The success of DL methods to identify crystallites enables several avenues for analysis that would be difficult, but not impossible if images were analyzed using manual methods. First, these analyzes can be used to quantify the crystalline and amorphous fractions of the the surface. We can obtain the surface-averaged time course of crystallization, which can be compared with crystallite growth models. Second, identification of individual crystallites allows comparison between them, opening up the possibility of quantifying statistical variations. Third, kinetics of individual crystallites can be investigated in the context of their neighbors, which is expected to be important when there are long-range interactions between crystallites. Although this particular dataset is not ideal for demonstrating all of these effects on fluoroelastomer crystallization kinetics, it is sufficiently complex to demonstrate the workflow, the issues, and the potential.

Our current image analysis approach contains some limitations. To validate across the dataset using the U-Net model, we selected four diverse images. This strategic selection was to maximize dissimilarity between images by considering different stages of growth, which allowed us to assess the robustness of the U-Net model. Expanding the validation set with images from different length scales, temperatures, and nucleation densities is important in our future work. This will provide a more comprehensive assessment of the model’s generalizability and robustness. Currently, crystallite separation is enforced by imputing the final amorphous region across all the predictions. However, this requires a manual annotation of the final image and post-processing predicted masks, which is inefficient. Future directions might include leveraging instance segmentation rather than semantic segmentation, a weighted loss term to penalize erroneous borders, or alternative model architectures that can incorporate temporal information to distinguish boundaries.

Growth Behavior of the Entire System and Individual Crystallites

In Avrami fitting, we used an n value of 2 to approximate the crystallites as 2D disks. The same approximation was used in another similar study from our research group where YOLO was utilized [38].

In this study, we approximated the growth of these crystallites to be isotropic to simplify the calculation of the effective radius. Each individual crystallite is seen to have different rates of growth in different directions at different times, leading to growth anisotropy.

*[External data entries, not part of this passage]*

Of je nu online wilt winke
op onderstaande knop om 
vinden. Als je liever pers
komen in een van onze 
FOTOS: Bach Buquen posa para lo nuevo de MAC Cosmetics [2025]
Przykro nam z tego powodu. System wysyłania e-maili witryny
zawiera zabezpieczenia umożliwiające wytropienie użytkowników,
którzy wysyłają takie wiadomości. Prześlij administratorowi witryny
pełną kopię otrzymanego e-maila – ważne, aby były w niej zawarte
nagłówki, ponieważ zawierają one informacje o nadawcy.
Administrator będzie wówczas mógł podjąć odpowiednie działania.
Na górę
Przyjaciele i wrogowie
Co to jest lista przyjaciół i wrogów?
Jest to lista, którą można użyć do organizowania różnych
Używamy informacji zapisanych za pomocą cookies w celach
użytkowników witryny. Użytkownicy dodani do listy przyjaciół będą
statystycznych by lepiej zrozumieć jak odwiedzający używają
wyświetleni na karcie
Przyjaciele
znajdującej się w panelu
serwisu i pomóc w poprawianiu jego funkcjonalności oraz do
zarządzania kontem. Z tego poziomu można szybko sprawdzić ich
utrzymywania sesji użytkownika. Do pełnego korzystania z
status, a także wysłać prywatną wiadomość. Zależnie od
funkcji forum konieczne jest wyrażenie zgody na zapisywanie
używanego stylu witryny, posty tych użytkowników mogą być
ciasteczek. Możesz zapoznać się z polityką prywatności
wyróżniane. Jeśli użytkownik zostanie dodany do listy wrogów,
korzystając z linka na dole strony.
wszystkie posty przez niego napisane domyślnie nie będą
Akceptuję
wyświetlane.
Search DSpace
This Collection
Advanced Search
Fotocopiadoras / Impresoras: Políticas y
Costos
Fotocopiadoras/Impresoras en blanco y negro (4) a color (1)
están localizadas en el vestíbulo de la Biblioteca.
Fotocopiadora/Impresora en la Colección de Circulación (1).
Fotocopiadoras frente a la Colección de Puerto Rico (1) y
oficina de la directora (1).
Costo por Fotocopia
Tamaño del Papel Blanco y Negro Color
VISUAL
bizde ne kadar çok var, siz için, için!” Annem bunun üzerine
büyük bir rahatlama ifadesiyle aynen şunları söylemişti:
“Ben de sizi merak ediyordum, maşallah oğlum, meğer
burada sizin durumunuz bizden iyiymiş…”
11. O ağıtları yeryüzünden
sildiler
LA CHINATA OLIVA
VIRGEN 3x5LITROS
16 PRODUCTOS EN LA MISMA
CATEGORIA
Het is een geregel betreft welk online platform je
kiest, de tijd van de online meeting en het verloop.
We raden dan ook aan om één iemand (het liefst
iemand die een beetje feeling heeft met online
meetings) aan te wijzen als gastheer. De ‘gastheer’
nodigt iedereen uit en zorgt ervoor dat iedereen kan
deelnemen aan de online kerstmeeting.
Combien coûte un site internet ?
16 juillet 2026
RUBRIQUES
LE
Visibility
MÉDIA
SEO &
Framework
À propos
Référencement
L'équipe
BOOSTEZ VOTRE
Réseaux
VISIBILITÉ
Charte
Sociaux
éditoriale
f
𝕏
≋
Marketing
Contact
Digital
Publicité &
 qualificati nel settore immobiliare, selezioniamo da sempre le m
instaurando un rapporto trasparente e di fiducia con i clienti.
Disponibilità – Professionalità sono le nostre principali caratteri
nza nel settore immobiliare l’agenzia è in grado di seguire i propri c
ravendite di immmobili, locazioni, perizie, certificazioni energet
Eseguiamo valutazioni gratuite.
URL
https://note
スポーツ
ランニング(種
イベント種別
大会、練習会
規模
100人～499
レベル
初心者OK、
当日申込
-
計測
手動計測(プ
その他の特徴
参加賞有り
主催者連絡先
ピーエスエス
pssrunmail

The temperature and concentration gradients associated with this phenomenon will be explored in a future study.

Crystallite geometries play an important role in our understanding of the fast growth directions. Crystallites that initiate out-of-plane transition into in-plane over time. We have not considered these aspects in our current work but we hope to explore these concepts in greater detail in our future work. In addition, we will explore different crystallite morphologies in our future work.

Conclusion

We have developed a general materials data science framework for the 2D analysis of particle growth. The novelty of our approach consists of employing deep learning and visualizing growth kinetics for image sequences without sampling for certain crystallites or timesteps. We have shown that this approach can be used for quantitative analysis of the temporal evolution of particle dispersions, especially the analysis of particle growth, and that the information can be effectively summarized in a visual query tool. The relationship between image sequences and spatiotemporal graphs could help us in understanding growth kinetics in the presence of neighboring crystallites and potential long-range interactions.

We implemented this general framework to investigate growth kinetics associated with the formation of crystallites in a fluoroelastomer film. It is critical to formulate an algorithm particle recognition (image segmentation) in order to avoid artifacts. We expect that the methods used in the study are suitable for studying growth kinetics of any general materials system.